Befindet sich das jeweilige Unternehmen nicht in der Geheimschutzbetreuung des BMWi, müssen die erforderlichen Sicherheitsüberprüfungen anderweitig nachgewiesen werden, insbesondere durch eine entsprechende Bestätigung der überprüfenden Stelle; dabei ist vorab mit der nutzenden Verwaltung zu klären, welche Sicherheitsüberprüfung bzw.

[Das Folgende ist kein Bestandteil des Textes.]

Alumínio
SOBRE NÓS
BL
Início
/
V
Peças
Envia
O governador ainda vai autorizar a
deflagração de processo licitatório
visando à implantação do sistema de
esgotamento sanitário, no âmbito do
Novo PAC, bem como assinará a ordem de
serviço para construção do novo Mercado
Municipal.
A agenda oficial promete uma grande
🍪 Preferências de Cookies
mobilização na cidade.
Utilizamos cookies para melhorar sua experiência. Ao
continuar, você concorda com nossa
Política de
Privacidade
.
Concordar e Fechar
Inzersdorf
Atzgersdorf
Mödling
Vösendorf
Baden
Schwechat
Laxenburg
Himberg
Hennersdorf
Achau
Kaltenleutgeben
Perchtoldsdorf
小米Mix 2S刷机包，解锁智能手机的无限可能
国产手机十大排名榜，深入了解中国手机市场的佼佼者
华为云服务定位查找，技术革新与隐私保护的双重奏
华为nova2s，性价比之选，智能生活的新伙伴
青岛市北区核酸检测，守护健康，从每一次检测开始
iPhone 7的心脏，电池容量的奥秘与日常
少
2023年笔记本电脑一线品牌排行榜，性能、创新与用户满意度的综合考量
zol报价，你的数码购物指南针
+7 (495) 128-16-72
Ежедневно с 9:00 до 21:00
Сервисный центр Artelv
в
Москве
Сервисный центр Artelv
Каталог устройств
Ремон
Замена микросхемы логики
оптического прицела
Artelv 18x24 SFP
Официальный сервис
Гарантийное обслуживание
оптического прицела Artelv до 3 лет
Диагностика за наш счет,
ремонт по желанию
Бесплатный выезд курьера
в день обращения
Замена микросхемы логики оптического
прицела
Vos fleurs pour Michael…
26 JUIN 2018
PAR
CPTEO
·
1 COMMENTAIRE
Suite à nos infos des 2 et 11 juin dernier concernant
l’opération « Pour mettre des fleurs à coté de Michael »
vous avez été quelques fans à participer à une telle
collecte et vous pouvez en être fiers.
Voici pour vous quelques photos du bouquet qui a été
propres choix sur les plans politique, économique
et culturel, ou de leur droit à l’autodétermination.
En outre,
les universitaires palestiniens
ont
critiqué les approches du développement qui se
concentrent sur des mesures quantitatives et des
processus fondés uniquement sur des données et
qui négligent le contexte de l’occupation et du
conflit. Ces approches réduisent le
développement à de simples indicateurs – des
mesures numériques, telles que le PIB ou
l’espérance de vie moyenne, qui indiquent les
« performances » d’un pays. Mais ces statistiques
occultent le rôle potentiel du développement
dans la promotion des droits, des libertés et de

Nachweise akzeptiert werden.

 

Falls Bietern / Auftragnehmern die Möglichkeit einer nachträglichen Sicherheitsüberprüfung eingeräumt werden soll, also das Vorhandensein der erforderlichen Sicherheitsüberprüfung vom Bewerber nicht bereits mit dem Teilnahmeantrag nachzuweisen ist, muss diese Sicherheitsüberprüfung gemäß Ziffer 5.1.2 RiSBau veranlasst werden.

2.4

Fallgruppe 4: Vorbeugender personeller Sabotageschutz

 

Die Konstellation, dass Beschäftigte des Auftragnehmers oder etwaiger Nachunternehmer voraussichtlich in Bereichen einzusetzen sein werden, für die besondere Beschränkungen unter dem Gesichtspunkt des vorbeugenden personellen Sabotageschutzes gelten, ist insbesondere bei Baumaßnahmen des BMVg oder des BMI anzutreffen, wenn Arbeiten in Schutzzonen auszuführen sind.

 

Schutzzonen sind wegen anderer Sicherheitsbelange - z. B. Sabotageschutz - abgegrenzte Baustellen oder abgegrenzte Teile von Baustellen (vgl. Ziffer 2.5 RiSBau). Die Festlegung, ob diese Voraussetzungen vorliegen, erfolgt durch die nutzende Verwaltung.

 

Sind Arbeiten innerhalb einer Schutzzone auszuführen, bedeutet dies nicht, dass Bieter bzw. Auftragnehmer mit dem Geheimhaltungsgrad „VS-NUR FÜR DEN DIENSTGEBRAUCH“ (VS-NfD) umgehen müssen oder bei der Vergabe oder Ausführung Zugang zu Verschlusssachen des Geheimhaltungsgrades „VS-VERTRAULICH“, „GEHEIM“ oder „STRENG GEHEIM“ erhalten oder sich verschaffen können.

 

Gleichwohl ergeben sich bei der Durchführung der Baumaßnahmen gem. Ziffer 6 RiSBau Anforderungen, weil das Betreten und das Verlassen von Schutzzonen durch eine Personenkontrolle zu überwachen und in einem Kontrollbuch nachzuweisen ist.

 

Die Notwendigkeit für eine Sicherheitsüberprüfung ergibt sich in diesen Fällen aus § 1 Abs. 4 SÜG. Die Bauverwaltung veranlasst vor Ausstellung einer Zutrittsgenehmigung, dass der betreffende Personenkreis überprüft wird.

 

Grundsätzlich ist in diesen Fällen eine erweiterte Sicherheitsüberprüfung (Ü2 Sabotageschutz) durchzuführen, vgl. § 9 Abs. 1 Nr. 3 SÜG, soweit nicht die zuständige Stelle im Einzelfall nach Art und Dauer der Tätigkeit eine Sicherheitsüberprüfung nach § 8 SÜG für ausreichend hält. Die für eine erweiterte Sicherheitsüberprüfung erforderlichen Maßnahmen ergeben sich aus § 12 SÜG.

 

Beschäftigte des Auftragnehmers und seiner Nachunternehmer / Unterauftragnehmer erhalten nur Zutritt zur Schutzzone, wenn sie - nach erfolgreicher Sicherheitsüberprüfung - im Besitz einer vom Auftraggeber ausgestellten gültigen Zutrittsgenehmigung sind.